I don’t want to speculate as to why some bishops, including some who have advanced degrees in canon law, are unwilling to even consider the application of canon 915. Probably a lot of it has to do with the political overtones of the issue.
Nonetheless, canon 915 is a narrow provision. In most cases, someone who isn’t Catholic at all can go up and receive Communion without having to show any “credentials.” Sadly, it’s probably also true that many Catholics present themselves for Communion though they’re not properly disposed. Again, they’re bringing grief upon themselves (1 Cor. 11:27-29), but the minister typically and correctly gives Communion without making seat-of-the-pants judgments.

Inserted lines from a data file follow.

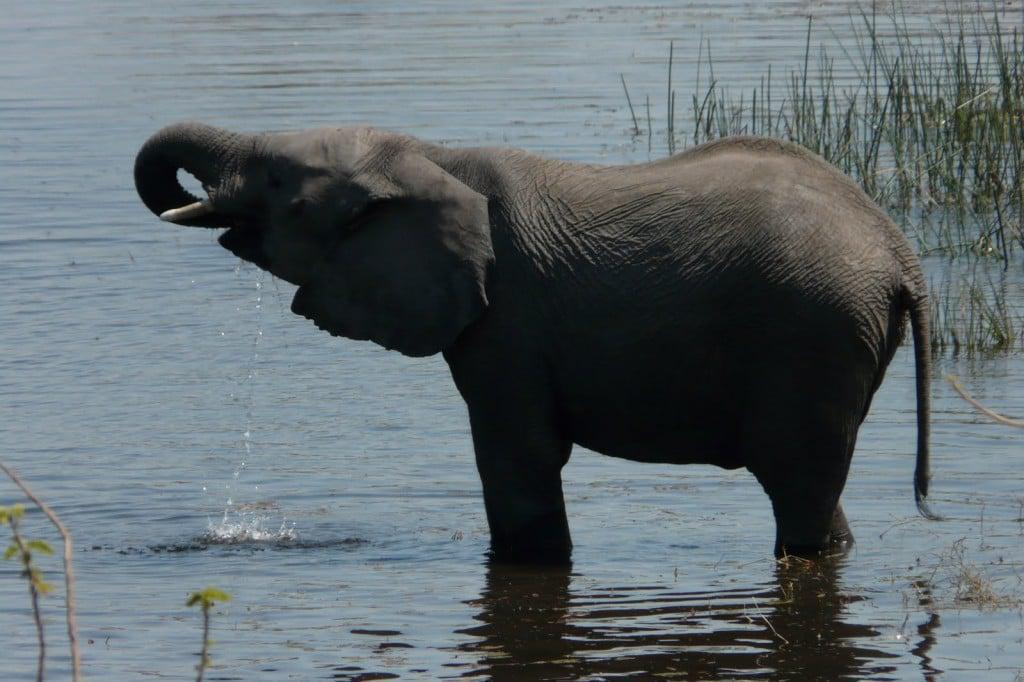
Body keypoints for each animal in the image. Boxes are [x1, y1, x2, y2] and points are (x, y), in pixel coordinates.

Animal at [134, 121, 936, 562]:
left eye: (280, 185)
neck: (429, 153)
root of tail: (901, 255)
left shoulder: (507, 321)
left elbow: (518, 457)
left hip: (811, 335)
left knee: (798, 487)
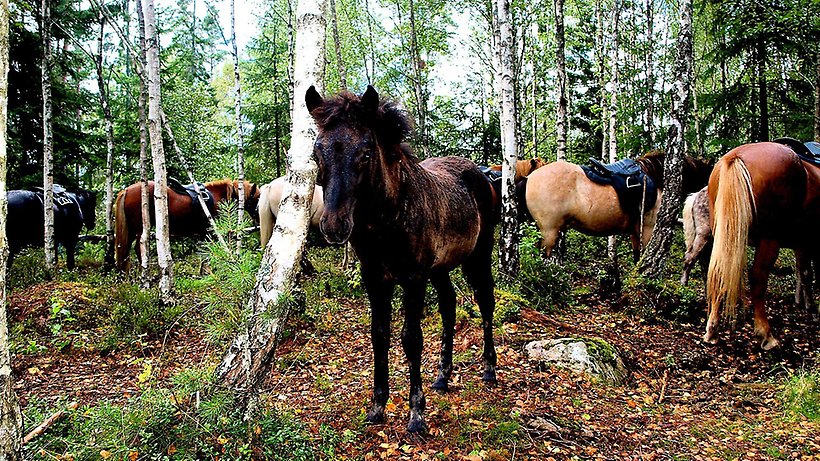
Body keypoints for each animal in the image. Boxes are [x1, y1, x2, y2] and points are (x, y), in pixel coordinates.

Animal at [113, 177, 258, 270]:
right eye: (257, 198)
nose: (258, 219)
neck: (218, 196)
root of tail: (126, 190)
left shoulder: (203, 233)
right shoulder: (209, 232)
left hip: (131, 230)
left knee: (125, 252)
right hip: (140, 229)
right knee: (138, 248)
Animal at [308, 85, 500, 432]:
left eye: (366, 153)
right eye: (317, 153)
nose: (333, 226)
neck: (388, 219)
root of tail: (482, 175)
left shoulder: (413, 278)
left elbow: (411, 339)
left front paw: (416, 414)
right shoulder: (375, 279)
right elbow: (379, 335)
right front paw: (377, 406)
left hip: (478, 255)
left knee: (485, 300)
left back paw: (489, 369)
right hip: (440, 268)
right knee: (449, 305)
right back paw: (442, 376)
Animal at [524, 151, 712, 258]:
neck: (657, 178)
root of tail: (530, 178)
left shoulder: (636, 231)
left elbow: (637, 256)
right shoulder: (648, 228)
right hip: (549, 231)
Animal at [704, 140, 820, 348]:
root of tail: (735, 157)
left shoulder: (803, 243)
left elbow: (805, 274)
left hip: (725, 235)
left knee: (718, 272)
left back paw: (712, 331)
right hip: (770, 238)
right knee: (758, 277)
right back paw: (766, 334)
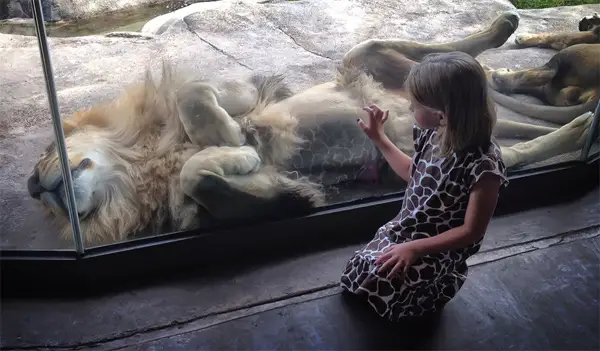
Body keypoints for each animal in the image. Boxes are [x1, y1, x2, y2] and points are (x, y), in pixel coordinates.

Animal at [25, 11, 596, 248]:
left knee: (446, 50)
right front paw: (249, 164)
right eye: (49, 211)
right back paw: (577, 129)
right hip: (418, 161)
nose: (33, 186)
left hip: (366, 56)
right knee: (510, 154)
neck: (139, 170)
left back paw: (506, 27)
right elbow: (199, 178)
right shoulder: (217, 206)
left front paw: (229, 138)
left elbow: (199, 101)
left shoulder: (244, 88)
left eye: (46, 152)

Canon 915 talks about “manifest” grave sin. In other words, this grave sin must be a matter of public knowledge, whether it’s a public figure like John Kerry or a member of a group like Rainbow Sash or the Sisters of Perpetual Indulgence that wear identifying clothing or insignias on their person.
The person must also “obstinately persist” in their grave sin, which means that at least some pastoral effort was made to reconcile this person to the Church.
While Archbishop Burke rightly has gotten most attention on this issue, I know of other bishops who have taken similar measures. One bishop actually sent me a letter he had sent to the Kerry campaign in 2004 letting him know the precise boundaries of his diocese so he would know not to present himself for Communion there.
Fifth, the nuntio is an appropriate person to contact regarding problems and abuses in the Church that are not being adequately addressed at the local level. How one communicates such concerns matters greatly. Concerns need to be expressed clearly, specifically, and succinctly. They must be verifiable. And the communication should be respectful of all, especially successors of the apostles, and free from extraneous comments and harsh, inflammatory rhetoric.
Sixth, the rite does not call for holding hands during the Our Father. The pastor should not tell the congregation to hold hands as though it were part of the rite. I agree that this can be very irritating. However, on the scale of possible liturgical deviations this is a relatively insignificant matter. Making a federal case over this would likely cause more harm than good. And there’s nothing wrong with spontaneously holding hands. Lots of times I’m already holding my son’s hand (so he won’t get away–he’s 3!) when the Our Father begins, and surely I don’t have to let go because the Our Father has begun.
Speaking as someone who has weathered more than his fair share of liturgical controversies, I’d say it’s better not to let things like this distract us from the saving events that are being made present during the sacred liturgy. We are beggars, not critics of the Mass–we need what is being offered there: the Bread of Life. I’d try to become friends with the pastor and affirm him whenever possible. Then should a more serious liturgical issue arise, you can talk to him on a friendly level, rather than as an adversary of sorts.